The English Bible comes in many different written styles, making it the perfect source text to work on the translation of styles.
Therefore, according to the research published in the magazine Royal Society Open ScienceThis is not the first set of parallel data created for the translation of styles, but it is the first one that uses the Bible.
The creation of style translators (tools that keep the text in the same language, but that transform the style) is complex because of the difficulty of acquiring the enormous amount of data required. For example, a style translator could take an English selection of "Moby Dick" and translate it into different versions suitable for young readers or non-native English speakers.
In this study, however, it is suggested that the Bible may be an important resources to achieve it: Each version of the Bible contains more than 31,000 verses that scientists used to produce more than 1.5 million unique combinations of verses of origin. The texts were incorporated into two algorithms: a statistical machine translation system called "Moses" and a neural network framework commonly used in machine translation, "Seq2Seq".

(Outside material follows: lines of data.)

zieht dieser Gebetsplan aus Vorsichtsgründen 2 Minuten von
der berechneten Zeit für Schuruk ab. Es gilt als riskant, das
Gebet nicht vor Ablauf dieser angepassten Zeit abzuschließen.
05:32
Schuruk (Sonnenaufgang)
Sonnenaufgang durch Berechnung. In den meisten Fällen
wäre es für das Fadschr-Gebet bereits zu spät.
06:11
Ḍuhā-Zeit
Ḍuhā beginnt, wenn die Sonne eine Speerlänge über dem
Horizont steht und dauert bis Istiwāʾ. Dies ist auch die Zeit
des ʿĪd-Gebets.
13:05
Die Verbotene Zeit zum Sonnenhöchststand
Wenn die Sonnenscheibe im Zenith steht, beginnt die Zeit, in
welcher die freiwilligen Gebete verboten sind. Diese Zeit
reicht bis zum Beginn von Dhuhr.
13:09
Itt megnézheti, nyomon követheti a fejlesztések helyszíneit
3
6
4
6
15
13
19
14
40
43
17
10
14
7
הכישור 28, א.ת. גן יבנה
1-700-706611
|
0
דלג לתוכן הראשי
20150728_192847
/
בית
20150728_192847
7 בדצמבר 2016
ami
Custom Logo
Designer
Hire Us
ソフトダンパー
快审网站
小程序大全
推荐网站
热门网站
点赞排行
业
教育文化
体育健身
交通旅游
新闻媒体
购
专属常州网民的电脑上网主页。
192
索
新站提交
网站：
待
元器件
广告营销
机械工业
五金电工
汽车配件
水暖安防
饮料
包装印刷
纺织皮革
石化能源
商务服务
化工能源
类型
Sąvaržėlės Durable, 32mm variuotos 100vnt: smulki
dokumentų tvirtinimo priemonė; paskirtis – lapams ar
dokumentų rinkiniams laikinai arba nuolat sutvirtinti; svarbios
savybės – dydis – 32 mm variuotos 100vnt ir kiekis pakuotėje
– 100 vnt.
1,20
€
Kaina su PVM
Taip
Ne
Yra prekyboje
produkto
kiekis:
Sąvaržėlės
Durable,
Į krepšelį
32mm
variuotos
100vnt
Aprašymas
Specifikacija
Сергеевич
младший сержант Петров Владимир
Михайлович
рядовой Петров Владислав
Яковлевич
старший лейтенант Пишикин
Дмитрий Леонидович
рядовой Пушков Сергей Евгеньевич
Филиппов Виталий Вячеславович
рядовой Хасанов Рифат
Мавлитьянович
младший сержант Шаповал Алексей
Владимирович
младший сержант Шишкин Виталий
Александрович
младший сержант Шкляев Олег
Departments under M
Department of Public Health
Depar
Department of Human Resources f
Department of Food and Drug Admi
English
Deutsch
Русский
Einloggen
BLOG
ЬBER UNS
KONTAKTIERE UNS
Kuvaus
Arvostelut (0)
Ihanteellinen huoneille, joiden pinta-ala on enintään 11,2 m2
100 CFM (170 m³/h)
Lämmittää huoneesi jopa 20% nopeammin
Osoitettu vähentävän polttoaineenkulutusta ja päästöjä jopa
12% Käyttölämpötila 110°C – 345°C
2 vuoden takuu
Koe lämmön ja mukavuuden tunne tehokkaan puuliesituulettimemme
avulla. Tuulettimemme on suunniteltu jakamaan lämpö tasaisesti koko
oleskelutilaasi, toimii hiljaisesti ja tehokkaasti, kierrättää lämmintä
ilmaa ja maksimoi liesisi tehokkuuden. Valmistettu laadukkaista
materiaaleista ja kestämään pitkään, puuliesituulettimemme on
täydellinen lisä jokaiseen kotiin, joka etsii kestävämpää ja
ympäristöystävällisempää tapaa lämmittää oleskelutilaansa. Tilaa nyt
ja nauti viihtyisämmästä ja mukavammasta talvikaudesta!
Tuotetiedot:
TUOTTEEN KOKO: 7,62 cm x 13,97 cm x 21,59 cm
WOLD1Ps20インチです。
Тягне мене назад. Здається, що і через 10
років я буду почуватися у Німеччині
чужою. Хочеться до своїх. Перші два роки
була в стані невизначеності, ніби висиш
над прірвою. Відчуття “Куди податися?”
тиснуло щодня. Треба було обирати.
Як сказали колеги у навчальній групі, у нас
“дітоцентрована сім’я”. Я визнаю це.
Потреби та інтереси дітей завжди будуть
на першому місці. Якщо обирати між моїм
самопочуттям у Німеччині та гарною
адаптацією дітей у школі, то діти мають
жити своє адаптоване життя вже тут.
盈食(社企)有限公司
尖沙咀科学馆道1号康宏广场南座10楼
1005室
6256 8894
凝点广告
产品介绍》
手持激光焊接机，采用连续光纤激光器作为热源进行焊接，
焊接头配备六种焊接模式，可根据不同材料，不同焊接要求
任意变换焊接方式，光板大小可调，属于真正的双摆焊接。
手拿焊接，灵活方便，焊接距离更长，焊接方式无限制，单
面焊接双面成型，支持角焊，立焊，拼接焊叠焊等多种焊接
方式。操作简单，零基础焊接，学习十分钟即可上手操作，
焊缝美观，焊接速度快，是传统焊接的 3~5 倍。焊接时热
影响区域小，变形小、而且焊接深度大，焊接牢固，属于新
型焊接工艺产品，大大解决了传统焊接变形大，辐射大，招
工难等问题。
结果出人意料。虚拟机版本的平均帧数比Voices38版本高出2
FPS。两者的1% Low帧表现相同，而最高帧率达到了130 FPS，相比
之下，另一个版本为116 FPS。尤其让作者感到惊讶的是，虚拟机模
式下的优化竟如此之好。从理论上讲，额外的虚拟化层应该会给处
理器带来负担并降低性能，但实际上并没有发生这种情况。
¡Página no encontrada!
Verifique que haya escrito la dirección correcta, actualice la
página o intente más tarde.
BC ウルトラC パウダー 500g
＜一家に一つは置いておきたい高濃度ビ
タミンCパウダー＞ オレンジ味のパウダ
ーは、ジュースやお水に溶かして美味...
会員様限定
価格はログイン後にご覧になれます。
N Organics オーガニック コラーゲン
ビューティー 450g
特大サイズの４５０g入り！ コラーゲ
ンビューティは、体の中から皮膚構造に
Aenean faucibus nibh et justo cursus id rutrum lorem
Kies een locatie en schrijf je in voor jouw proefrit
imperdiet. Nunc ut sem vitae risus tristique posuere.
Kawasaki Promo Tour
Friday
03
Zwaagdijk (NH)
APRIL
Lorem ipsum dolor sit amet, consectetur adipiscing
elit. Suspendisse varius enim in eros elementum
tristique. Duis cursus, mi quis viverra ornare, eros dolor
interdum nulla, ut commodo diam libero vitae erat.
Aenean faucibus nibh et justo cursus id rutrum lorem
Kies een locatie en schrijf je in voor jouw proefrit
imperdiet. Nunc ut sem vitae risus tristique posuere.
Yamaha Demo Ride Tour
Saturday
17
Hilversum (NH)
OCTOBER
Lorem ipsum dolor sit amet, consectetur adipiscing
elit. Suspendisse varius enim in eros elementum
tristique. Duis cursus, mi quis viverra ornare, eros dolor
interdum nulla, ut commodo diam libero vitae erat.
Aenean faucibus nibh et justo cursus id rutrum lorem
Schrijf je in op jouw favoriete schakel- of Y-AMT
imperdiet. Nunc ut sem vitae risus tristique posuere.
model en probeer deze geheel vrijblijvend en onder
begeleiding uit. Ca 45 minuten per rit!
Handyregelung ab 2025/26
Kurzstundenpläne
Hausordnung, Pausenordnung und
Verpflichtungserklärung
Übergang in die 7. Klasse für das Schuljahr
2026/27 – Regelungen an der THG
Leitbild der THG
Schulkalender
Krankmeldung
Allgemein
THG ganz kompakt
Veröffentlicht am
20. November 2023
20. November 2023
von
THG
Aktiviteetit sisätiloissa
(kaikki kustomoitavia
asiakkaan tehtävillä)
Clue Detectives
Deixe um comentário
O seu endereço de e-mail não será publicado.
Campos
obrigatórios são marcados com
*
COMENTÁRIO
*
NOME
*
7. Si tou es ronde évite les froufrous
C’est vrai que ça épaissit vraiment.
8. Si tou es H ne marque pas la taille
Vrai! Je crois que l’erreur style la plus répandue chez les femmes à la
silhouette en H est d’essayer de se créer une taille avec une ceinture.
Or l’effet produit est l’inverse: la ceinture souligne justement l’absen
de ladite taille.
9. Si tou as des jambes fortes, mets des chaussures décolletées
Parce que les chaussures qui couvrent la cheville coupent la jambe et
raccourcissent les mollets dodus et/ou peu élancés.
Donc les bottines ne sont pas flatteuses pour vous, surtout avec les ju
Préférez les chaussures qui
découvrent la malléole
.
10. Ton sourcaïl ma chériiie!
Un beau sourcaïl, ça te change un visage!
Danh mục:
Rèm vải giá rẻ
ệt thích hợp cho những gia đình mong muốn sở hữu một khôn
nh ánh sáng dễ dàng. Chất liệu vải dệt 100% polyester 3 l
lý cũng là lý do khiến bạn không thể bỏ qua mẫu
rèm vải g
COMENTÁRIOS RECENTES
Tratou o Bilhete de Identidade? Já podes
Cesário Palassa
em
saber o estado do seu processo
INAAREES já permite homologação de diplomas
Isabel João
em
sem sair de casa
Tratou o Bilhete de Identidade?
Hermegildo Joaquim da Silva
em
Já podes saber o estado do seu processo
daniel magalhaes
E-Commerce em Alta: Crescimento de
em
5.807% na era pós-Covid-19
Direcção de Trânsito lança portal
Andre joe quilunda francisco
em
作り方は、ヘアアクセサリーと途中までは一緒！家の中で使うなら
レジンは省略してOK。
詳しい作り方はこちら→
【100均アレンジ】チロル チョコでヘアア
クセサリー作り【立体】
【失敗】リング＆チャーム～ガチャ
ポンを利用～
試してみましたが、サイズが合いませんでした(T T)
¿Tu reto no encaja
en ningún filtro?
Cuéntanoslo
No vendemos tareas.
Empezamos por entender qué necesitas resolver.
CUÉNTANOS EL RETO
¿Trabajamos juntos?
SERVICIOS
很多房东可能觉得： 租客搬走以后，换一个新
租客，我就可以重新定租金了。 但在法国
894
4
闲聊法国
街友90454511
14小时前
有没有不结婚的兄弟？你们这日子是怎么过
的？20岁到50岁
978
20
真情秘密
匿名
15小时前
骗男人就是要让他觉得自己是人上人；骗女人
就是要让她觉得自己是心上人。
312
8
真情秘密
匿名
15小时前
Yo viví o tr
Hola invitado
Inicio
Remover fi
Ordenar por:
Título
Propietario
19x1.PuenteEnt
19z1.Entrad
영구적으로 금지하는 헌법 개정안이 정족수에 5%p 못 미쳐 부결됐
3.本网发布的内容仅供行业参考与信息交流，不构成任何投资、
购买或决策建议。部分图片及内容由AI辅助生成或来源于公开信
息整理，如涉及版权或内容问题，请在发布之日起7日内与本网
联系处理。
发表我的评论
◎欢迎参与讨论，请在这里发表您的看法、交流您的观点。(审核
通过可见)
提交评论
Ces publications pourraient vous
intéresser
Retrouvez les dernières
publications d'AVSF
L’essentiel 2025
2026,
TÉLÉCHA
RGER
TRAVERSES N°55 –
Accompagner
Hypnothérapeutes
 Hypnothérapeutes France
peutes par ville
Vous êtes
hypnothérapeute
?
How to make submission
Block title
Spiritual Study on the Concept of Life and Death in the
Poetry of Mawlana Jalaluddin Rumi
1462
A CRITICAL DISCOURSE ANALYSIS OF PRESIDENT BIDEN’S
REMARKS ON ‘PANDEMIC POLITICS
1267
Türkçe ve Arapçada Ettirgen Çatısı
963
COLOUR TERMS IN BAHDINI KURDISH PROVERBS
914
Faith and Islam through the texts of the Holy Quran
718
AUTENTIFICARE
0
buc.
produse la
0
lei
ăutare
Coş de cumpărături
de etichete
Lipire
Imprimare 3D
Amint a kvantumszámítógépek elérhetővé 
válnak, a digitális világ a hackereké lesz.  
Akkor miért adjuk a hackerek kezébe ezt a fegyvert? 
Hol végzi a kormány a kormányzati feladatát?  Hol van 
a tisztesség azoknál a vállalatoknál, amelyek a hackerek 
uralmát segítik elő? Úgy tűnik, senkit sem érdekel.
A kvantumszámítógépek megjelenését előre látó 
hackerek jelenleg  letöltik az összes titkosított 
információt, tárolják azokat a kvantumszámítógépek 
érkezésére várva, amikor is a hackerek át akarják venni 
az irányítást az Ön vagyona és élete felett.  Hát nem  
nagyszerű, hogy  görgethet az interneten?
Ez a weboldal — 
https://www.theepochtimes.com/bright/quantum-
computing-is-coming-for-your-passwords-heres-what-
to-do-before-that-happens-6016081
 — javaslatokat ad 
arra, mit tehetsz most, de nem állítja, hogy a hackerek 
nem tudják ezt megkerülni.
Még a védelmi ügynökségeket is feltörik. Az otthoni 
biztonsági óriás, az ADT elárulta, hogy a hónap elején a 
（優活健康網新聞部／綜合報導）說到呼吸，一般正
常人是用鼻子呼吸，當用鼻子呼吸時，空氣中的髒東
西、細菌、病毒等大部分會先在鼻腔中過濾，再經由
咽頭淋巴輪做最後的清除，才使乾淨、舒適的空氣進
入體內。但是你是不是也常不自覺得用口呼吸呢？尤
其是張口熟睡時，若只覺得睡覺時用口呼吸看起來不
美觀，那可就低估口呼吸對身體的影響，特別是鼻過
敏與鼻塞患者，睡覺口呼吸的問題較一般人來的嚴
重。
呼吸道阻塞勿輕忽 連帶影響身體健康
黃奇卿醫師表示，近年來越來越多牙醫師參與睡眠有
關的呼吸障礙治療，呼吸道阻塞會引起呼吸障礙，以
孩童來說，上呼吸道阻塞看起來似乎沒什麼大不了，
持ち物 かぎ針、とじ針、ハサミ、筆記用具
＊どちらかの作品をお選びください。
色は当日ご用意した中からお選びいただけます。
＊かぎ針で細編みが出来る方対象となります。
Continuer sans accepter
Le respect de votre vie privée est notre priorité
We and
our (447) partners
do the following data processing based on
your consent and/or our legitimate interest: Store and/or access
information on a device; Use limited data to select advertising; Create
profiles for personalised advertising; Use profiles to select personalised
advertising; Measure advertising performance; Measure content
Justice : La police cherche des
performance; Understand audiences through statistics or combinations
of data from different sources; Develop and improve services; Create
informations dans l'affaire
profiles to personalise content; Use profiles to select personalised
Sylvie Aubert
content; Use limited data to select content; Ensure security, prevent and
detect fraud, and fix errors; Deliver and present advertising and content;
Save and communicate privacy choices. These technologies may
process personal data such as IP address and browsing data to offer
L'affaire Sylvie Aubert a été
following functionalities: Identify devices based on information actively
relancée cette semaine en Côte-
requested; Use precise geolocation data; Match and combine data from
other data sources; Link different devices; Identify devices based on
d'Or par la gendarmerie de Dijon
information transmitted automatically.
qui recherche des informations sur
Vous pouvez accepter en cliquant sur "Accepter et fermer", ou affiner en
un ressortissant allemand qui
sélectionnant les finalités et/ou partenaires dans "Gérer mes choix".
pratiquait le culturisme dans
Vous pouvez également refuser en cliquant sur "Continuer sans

Already in 2011, a group of Israeli developers presented revolutionary software that is giving new clues about who or who wrote the Hebrew Bible (Aleppo Codex). This algorithm, developed by the team led by Moshe Koppel from the University of Bar-Ilan, analyzed the style and set of words to select parts of a text that would have been written by different authors, highlighting their diversity.
The team used 34 stylistically distinct biblical versions ranging from linguistic complexity, from the "King James Version" to the "Basic English Bible."
As an additional benefit to the research team, the Bible is already fully indexed by the consistent use of book numbers, chapters and verses.
As noted by the study collaborator Daniel Rockmore, Professor of Computer Science at Dartmouth:
Humans have been performing the task of organizing biblical texts for centuries, so we didn't have to put our faith in less reliable alignment algorithms.